[Dataset items]
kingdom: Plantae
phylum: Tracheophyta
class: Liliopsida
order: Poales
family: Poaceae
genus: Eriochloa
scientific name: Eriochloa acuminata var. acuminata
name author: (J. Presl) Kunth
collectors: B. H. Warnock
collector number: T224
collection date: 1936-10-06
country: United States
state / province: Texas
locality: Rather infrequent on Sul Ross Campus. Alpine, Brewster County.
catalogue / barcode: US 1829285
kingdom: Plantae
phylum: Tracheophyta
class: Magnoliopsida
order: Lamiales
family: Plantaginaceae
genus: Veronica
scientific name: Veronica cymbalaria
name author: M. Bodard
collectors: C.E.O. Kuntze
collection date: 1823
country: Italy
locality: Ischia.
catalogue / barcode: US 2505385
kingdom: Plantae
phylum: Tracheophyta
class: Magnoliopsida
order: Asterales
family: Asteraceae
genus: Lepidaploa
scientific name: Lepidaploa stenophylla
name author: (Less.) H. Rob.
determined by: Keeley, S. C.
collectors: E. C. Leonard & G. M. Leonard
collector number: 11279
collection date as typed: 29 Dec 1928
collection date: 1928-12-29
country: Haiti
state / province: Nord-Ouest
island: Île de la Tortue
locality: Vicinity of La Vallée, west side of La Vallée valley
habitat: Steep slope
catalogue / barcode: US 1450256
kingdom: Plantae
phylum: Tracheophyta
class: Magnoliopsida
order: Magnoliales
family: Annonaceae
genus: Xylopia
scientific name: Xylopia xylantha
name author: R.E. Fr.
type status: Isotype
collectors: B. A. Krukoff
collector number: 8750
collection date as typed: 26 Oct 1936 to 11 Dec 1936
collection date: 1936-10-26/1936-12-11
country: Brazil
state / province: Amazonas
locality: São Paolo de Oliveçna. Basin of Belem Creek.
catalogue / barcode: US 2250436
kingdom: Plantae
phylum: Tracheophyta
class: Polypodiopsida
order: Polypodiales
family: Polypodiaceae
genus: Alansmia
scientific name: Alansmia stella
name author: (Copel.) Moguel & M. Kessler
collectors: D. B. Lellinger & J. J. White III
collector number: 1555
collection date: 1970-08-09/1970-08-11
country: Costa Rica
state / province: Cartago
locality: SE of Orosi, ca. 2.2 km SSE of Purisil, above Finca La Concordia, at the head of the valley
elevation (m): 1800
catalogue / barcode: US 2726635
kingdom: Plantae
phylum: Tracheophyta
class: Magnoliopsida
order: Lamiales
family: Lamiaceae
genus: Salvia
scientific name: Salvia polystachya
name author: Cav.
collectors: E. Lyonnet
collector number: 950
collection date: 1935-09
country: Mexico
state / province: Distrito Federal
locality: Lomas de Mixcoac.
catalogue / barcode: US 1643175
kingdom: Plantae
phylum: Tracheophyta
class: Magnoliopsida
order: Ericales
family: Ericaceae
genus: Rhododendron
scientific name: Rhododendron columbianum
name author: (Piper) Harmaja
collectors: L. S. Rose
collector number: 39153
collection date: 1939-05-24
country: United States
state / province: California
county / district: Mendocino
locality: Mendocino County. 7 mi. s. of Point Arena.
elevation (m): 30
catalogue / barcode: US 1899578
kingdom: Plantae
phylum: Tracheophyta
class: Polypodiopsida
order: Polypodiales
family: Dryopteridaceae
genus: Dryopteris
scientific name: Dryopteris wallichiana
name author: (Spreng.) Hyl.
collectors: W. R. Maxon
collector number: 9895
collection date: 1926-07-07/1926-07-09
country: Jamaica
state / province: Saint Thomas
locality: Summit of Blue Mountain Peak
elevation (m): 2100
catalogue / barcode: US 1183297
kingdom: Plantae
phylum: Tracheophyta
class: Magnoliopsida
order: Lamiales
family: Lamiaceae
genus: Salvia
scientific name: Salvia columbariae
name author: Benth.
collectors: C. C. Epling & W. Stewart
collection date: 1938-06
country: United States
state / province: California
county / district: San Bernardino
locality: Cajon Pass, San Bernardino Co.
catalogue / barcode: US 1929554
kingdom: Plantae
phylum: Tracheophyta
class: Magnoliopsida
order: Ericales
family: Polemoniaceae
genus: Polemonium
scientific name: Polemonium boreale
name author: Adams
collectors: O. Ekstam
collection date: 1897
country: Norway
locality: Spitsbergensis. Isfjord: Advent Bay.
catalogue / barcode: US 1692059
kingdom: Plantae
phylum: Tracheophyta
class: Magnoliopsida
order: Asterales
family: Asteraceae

**THE EXERCISE**
Arrange all of the material above as a two-column CSV with the headers field and value. Give one row per line, with each entry in its own quoted field and any line breaks replaced by spaces.

**RESPONSE TO THIS EXERCISE**
field,value
"kingdom:","Plantae"
"phylum:","Tracheophyta"
"class:","Liliopsida"
"order:","Poales"
"family:","Poaceae"
"genus:","Eriochloa"
"scientific name:","Eriochloa acuminata var. acuminata"
"name author:","(J. Presl) Kunth"
"collectors:","B. H. Warnock"
"collector number:","T224"
"collection date:","1936-10-06"
"country:","United States"
"state / province:","Texas"
"locality:","Rather infrequent on Sul Ross Campus. Alpine, Brewster County."
"catalogue / barcode:","US 1829285"
"kingdom:","Plantae"
"phylum:","Tracheophyta"
"class:","Magnoliopsida"
"order:","Lamiales"
"family:","Plantaginaceae"
"genus:","Veronica"
"scientific name:","Veronica cymbalaria"
"name author:","M. Bodard"
"collectors:","C.E.O. Kuntze"
"collection date:","1823"
"country:","Italy"
"locality:","Ischia."
"catalogue / barcode:","US 2505385"
"kingdom:","Plantae"
"phylum:","Tracheophyta"
"class:","Magnoliopsida"
"order:","Asterales"
"family:","Asteraceae"
"genus:","Lepidaploa"
"scientific name:","Lepidaploa stenophylla"
"name author:","(Less.) H. Rob."
"determined by:","Keeley, S. C."
"collectors:","E. C. Leonard & G. M. Leonard"
"collector number:","11279"
"collection date as typed:","29 Dec 1928"
"collection date:","1928-12-29"
"country:","Haiti"
"state / province:","Nord-Ouest"
"island:","Île de la Tortue"
"locality:","Vicinity of La Vallée, west side of La Vallée valley"
"habitat:","Steep slope"
"catalogue / barcode:","US 1450256"
"kingdom:","Plantae"
"phylum:","Tracheophyta"
"class:","Magnoliopsida"
"order:","Magnoliales"
"family:","Annonaceae"
"genus:","Xylopia"
"scientific name:","Xylopia xylantha"
"name author:","R.E. Fr."
"type status:","Isotype"
"collectors:","B. A. Krukoff"
"collector number:","8750"
"collection date as typed:","26 Oct 1936 to 11 Dec 1936"
"collection date:","1936-10-26/1936-12-11"
"country:","Brazil"
"state / province:","Amazonas"
"locality:","São Paolo de Oliveçna. Basin of Belem Creek."
"catalogue / barcode:","US 2250436"
"kingdom:","Plantae"
"phylum:","Tracheophyta"
"class:","Polypodiopsida"
"order:","Polypodiales"
"family:","Polypodiaceae"
"genus:","Alansmia"
"scientific name:","Alansmia stella"
"name author:","(Copel.) Moguel & M. Kessler"
"collectors:","D. B. Lellinger & J. J. White III"
"collector number:","1555"
"collection date:","1970-08-09/1970-08-11"
"country:","Costa Rica"
"state / province:","Cartago"
"locality:","SE of Orosi, ca. 2.2 km SSE of Purisil, above Finca La Concordia, at the head of the valley"
"elevation (m):","1800"
"catalogue / barcode:","US 2726635"
"kingdom:","Plantae"
"phylum:","Tracheophyta"
"class:","Magnoliopsida"
"order:","Lamiales"
"family:","Lamiaceae"
"genus:","Salvia"
"scientific name:","Salvia polystachya"
"name author:","Cav."
"collectors:","E. Lyonnet"
"collector number:","950"
"collection date:","1935-09"
"country:","Mexico"
"state / province:","Distrito Federal"
"locality:","Lomas de Mixcoac."
"catalogue / barcode:","US 1643175"
"kingdom:","Plantae"
"phylum:","Tracheophyta"
"class:","Magnoliopsida"
"order:","Ericales"
"family:","Ericaceae"
"genus:","Rhododendron"
"scientific name:","Rhododendron columbianum"
"name author:","(Piper) Harmaja"
"collectors:","L. S. Rose"
"collector number:","39153"
"collection date:","1939-05-24"
"country:","United States"
"state / province:","California"
"county / district:","Mendocino"
"locality:","Mendocino County. 7 mi. s. of Point Arena."
"elevation (m):","30"
"catalogue / barcode:","US 1899578"
"kingdom:","Plantae"
"phylum:","Tracheophyta"
"class:","Polypodiopsida"
"order:","Polypodiales"
"family:","Dryopteridaceae"
"genus:","Dryopteris"
"scientific name:","Dryopteris wallichiana"
"name author:","(Spreng.) Hyl."
"collectors:","W. R. Maxon"
"collector number:","9895"
"collection date:","1926-07-07/1926-07-09"
"country:","Jamaica"
"state / province:","Saint Thomas"
"locality:","Summit of Blue Mountain Peak"
"elevation (m):","2100"
"catalogue / barcode:","US 1183297"
"kingdom:","Plantae"
"phylum:","Tracheophyta"
"class:","Magnoliopsida"
"order:","Lamiales"
"family:","Lamiaceae"
"genus:","Salvia"
"scientific name:","Salvia columbariae"
"name author:","Benth."
"collectors:","C. C. Epling & W. Stewart"
"collection date:","1938-06"
"country:","United States"
"state / province:","California"
"county / district:","San Bernardino"
"locality:","Cajon Pass, San Bernardino Co."
"catalogue / barcode:","US 1929554"
"kingdom:","Plantae"
"phylum:","Tracheophyta"
"class:","Magnoliopsida"
"order:","Ericales"
"family:","Polemoniaceae"
"genus:","Polemonium"
"scientific name:","Polemonium boreale"
"name author:","Adams"
"collectors:","O. Ekstam"
"collection date:","1897"
"country:","Norway"
"locality:","Spitsbergensis. Isfjord: Advent Bay."
"catalogue / barcode:","US 1692059"
"kingdom:","Plantae"
"phylum:","Tracheophyta"
"class:","Magnoliopsida"
"order:","Asterales"
"family:","Asteraceae"